(Stored data entries)
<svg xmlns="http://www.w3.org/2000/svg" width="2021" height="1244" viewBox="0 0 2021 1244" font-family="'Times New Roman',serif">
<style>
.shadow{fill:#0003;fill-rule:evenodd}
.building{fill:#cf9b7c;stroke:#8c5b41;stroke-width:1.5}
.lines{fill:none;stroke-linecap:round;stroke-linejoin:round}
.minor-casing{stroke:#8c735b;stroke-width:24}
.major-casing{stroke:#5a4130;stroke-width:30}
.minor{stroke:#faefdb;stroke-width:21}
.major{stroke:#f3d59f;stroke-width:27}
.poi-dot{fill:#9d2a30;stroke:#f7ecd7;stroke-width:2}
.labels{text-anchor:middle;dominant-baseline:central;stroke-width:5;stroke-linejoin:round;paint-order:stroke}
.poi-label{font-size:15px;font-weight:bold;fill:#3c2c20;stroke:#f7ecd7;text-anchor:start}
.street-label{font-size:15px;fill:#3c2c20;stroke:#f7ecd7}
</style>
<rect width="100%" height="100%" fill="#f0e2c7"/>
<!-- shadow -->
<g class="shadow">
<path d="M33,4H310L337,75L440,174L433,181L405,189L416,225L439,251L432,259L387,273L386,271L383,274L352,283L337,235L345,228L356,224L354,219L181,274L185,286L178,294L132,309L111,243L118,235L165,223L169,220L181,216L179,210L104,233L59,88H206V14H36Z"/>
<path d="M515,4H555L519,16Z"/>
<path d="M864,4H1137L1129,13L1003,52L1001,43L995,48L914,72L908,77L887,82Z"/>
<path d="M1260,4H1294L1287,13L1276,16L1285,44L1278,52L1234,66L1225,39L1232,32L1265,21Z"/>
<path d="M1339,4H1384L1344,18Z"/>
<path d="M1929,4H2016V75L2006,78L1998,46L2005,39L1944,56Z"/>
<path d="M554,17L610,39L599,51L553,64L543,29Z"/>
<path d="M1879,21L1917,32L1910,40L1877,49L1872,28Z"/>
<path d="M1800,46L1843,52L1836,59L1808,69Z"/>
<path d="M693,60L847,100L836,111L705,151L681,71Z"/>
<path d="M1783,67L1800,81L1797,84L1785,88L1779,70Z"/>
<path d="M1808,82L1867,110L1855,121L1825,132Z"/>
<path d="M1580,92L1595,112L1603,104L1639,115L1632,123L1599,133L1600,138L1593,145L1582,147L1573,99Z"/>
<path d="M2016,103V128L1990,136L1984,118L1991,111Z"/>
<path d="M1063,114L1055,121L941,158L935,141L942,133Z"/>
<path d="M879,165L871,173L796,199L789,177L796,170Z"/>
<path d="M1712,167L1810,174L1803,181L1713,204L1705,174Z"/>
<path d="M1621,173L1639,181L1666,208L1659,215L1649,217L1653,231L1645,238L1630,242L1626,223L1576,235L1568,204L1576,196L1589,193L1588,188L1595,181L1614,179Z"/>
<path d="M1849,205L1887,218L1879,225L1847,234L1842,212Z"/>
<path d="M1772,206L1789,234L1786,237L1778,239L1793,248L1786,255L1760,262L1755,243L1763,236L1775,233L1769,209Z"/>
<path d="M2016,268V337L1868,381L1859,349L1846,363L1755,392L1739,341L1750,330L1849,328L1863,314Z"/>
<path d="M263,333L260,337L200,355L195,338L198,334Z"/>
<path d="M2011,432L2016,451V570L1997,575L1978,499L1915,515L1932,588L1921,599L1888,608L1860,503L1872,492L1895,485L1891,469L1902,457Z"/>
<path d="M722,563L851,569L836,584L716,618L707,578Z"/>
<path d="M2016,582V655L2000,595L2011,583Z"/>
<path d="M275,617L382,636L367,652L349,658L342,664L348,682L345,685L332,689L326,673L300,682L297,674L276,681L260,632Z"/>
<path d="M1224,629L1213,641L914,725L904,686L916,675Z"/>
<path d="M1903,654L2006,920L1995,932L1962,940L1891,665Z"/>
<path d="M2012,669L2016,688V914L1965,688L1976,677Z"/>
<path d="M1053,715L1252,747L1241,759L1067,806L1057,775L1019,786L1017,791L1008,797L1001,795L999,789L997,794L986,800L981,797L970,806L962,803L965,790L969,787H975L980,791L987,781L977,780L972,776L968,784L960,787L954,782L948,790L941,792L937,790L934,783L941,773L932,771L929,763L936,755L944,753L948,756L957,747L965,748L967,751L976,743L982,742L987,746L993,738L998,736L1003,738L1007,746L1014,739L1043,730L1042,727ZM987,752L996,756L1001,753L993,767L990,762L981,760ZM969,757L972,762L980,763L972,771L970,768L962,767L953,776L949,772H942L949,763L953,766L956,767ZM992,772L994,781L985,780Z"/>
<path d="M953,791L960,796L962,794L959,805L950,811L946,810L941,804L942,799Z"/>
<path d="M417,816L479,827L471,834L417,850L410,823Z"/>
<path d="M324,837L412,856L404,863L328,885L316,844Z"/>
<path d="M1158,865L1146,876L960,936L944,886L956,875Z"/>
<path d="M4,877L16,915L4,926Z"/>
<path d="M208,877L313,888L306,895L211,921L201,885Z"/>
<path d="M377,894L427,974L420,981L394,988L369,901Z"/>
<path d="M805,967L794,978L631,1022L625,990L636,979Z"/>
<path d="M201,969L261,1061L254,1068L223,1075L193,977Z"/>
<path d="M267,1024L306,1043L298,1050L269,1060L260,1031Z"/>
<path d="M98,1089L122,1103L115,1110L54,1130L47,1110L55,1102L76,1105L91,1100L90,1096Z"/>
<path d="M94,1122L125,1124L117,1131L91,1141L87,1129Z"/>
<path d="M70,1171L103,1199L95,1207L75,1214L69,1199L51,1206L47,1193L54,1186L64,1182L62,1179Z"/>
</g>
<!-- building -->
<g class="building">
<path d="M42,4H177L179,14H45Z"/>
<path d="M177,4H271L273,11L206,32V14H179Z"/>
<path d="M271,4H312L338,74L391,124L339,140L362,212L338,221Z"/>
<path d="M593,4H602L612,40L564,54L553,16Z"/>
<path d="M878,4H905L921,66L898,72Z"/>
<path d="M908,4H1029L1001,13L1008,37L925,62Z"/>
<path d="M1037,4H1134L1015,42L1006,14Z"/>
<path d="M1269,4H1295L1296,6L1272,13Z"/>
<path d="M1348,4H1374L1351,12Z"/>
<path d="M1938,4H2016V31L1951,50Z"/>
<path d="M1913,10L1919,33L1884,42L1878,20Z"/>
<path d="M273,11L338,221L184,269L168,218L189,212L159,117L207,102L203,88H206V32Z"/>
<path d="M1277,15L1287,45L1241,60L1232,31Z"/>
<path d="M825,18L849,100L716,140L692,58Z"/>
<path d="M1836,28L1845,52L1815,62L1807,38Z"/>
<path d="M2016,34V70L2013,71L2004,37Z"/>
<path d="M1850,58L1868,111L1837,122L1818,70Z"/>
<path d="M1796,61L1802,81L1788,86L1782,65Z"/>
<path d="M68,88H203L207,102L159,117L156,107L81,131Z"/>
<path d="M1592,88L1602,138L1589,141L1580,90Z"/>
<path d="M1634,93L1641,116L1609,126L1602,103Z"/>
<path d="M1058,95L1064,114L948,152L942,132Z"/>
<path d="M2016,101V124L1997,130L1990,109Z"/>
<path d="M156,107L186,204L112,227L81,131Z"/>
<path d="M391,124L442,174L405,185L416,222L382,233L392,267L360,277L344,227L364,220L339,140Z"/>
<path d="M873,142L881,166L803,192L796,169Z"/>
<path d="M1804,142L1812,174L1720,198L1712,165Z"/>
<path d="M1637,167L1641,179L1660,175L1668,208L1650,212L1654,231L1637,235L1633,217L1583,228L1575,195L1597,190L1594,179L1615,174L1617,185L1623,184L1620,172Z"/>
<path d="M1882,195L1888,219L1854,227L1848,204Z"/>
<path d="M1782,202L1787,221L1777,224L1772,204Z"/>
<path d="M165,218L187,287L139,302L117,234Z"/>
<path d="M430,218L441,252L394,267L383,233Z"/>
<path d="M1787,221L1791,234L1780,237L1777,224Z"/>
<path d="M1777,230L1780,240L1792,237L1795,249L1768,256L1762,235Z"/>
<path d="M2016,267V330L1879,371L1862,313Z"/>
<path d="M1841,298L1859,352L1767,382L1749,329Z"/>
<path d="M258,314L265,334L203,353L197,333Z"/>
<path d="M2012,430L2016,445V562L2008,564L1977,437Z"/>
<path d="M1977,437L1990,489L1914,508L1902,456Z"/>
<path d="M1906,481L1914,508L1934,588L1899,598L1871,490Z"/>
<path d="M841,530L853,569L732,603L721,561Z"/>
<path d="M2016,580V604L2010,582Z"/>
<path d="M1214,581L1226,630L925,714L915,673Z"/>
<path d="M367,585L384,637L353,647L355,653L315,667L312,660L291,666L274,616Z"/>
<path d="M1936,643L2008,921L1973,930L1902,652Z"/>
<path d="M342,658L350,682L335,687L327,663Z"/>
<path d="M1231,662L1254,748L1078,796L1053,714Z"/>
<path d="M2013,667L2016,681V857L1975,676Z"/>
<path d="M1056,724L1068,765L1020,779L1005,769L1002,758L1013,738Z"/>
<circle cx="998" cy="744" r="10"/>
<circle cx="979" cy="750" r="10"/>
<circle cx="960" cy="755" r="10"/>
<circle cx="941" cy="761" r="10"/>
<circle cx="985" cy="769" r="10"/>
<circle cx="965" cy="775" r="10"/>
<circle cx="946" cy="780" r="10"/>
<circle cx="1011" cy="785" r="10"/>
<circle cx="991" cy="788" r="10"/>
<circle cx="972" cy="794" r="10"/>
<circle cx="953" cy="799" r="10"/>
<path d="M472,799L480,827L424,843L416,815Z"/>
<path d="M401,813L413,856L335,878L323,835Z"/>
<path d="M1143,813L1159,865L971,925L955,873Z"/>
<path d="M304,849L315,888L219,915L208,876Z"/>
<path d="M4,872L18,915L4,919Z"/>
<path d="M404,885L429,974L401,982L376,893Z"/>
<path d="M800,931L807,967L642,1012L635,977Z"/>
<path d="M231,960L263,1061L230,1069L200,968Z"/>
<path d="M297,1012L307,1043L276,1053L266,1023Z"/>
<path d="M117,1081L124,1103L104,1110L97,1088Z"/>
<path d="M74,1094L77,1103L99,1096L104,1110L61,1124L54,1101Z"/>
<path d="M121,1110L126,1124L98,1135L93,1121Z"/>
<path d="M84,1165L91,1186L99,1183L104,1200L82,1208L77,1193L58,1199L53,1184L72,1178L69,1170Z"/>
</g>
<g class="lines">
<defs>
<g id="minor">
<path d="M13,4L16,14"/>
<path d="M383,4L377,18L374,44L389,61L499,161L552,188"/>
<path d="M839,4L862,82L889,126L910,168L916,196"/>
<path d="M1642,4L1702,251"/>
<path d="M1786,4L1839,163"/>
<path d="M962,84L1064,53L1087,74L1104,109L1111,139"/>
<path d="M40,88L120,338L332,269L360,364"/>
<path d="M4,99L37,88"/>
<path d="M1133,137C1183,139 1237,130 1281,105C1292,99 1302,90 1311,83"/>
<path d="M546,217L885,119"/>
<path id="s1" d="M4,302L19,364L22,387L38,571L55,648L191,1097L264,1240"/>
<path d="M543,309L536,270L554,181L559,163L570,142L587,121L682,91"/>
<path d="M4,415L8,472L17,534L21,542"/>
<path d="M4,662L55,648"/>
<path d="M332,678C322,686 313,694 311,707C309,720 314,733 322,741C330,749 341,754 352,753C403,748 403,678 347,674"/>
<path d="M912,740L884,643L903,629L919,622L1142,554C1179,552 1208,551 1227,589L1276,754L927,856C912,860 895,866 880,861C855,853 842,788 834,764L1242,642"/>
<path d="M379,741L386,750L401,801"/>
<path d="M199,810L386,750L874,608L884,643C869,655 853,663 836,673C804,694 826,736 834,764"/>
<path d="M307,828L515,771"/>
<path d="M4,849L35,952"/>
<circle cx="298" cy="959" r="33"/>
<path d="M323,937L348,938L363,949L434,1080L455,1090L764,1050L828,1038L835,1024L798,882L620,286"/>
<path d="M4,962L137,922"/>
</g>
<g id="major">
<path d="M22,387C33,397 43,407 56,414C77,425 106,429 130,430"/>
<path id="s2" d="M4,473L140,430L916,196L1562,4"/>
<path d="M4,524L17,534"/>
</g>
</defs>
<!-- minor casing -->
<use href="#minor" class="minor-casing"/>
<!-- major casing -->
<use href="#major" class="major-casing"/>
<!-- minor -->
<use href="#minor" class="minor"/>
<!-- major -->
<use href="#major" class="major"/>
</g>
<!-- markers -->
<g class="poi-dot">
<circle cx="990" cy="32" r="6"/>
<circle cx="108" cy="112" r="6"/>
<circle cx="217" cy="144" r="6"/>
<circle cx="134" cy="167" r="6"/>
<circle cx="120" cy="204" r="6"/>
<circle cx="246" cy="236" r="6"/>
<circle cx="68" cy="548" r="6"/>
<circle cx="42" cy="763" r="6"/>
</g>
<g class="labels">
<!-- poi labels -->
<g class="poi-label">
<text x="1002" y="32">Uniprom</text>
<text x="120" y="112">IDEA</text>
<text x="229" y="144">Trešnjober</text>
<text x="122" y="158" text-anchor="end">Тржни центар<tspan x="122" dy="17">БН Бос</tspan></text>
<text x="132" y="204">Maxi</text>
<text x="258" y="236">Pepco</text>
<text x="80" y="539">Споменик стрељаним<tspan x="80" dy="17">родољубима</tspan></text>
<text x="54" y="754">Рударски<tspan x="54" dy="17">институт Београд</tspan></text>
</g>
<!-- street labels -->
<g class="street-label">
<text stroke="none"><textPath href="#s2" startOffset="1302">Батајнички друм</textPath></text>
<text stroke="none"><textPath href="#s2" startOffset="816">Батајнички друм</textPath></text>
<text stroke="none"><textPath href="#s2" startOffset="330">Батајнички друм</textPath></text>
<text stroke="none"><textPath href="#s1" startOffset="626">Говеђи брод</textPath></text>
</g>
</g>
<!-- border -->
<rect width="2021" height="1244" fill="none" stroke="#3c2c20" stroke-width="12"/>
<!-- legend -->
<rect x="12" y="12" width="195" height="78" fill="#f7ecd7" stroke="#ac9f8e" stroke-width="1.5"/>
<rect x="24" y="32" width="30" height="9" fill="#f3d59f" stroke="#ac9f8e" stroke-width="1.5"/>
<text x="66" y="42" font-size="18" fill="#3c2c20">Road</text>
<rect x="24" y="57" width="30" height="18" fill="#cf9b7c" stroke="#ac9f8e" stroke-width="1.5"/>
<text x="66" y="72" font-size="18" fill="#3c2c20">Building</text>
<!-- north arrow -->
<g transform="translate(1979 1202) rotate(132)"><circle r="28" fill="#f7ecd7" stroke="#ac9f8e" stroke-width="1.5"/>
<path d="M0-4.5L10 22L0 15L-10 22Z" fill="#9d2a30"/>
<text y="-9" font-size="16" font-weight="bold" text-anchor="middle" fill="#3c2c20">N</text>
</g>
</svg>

Exercise brief: Please show every line above that includes the word "class".

Result of this task:
<g class="shadow">
<g class="building">
<g class="lines">
<use href="#minor" class="minor-casing"/>
<use href="#major" class="major-casing"/>
<use href="#minor" class="minor"/>
<use href="#major" class="major"/>
<g class="poi-dot">
<g class="labels">
<g class="poi-label">
<g class="street-label">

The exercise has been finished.